The Revivalists & Perry Farrell’s Kind Heaven Orchestra
This being Lollapalooza, there was still plenty of rock, and the genre was well represented by the efforts of The Revivalists and Lolla godfather Perry Farrell.
Beginning with the Revivalists, the New Orleans band’s set was exactly what one would have expected from a group of their caliber: musically adventurous, fluid in genre, and a flat-out good time. With its eight(!) members – including phenomenal pedal steel guitarist Ed Williams, wailing saxophonist Rob Ingraham, and Andrew Campanelli and PJ Howard on drums (the two-drum sound producing a dense percussive sound reminiscent of the original Allman Brothers Band) – the band put 110-percent into each of their songs, livening up the festival’s midday slog and getting everyone ready for more music.

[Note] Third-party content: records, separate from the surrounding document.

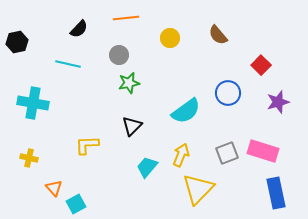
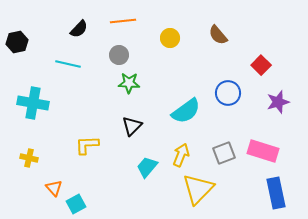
orange line: moved 3 px left, 3 px down
green star: rotated 15 degrees clockwise
gray square: moved 3 px left
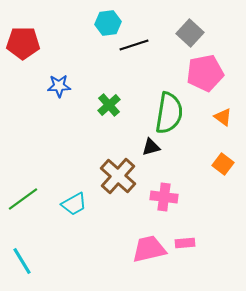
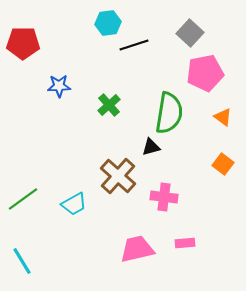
pink trapezoid: moved 12 px left
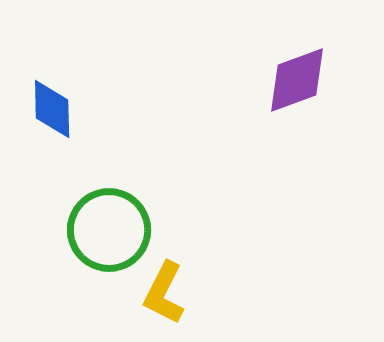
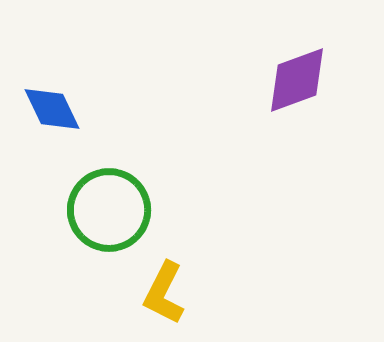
blue diamond: rotated 24 degrees counterclockwise
green circle: moved 20 px up
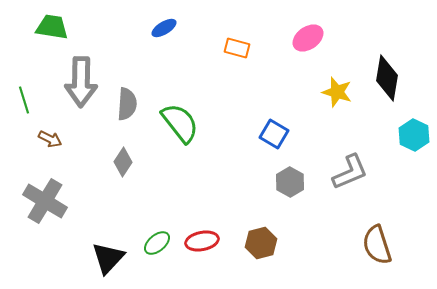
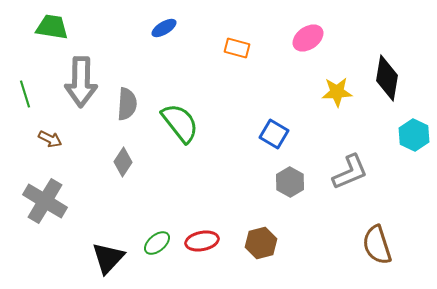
yellow star: rotated 20 degrees counterclockwise
green line: moved 1 px right, 6 px up
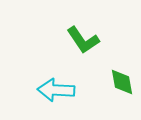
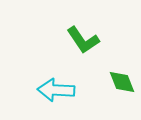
green diamond: rotated 12 degrees counterclockwise
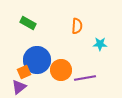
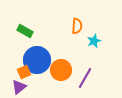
green rectangle: moved 3 px left, 8 px down
cyan star: moved 6 px left, 3 px up; rotated 24 degrees counterclockwise
purple line: rotated 50 degrees counterclockwise
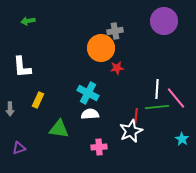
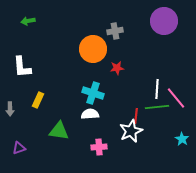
orange circle: moved 8 px left, 1 px down
cyan cross: moved 5 px right; rotated 10 degrees counterclockwise
green triangle: moved 2 px down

But it was Perry Farrell, and his band Kind Heaven Orchestra, who closed out the festival, and the show proved to be as apt a closing act as there could possibly be – but not in the conventional sense. While the eternally youthful Farrell was as energetic and engaged as one would expect, and the Kind Heaven Orchestra – which includes Chris Chaney of Jane’s Addiction, Matt Chamberlain, Nick Maybury, and Farrell’s wife, Etty Lau Farrell – was professional and precise, it was actually the crowd at the show that provided the perfect sendoff. Lollapalooza is a diverse festival in its audience demographics, yet the audience trends younger; at Farrell’s concert, however, the vast majority of the fans were Baby Boomers like Farrell – folks who came of age in the late ‘80s/early ‘90s and thrived to the sounds of Jane’s Addiction and Porno for Pyros. So while Farrell’s band is called the Kind of Heaven Orchestra, the band’s set, for those fans, represented a musical heaven, and I delighted in watching the fans enthusiastically respond to Farrell’s renditions of “Pets,” “Snakes Have Many Hips,” and “Up the Beach.” And that, ultimately, is the community that only music can create, right?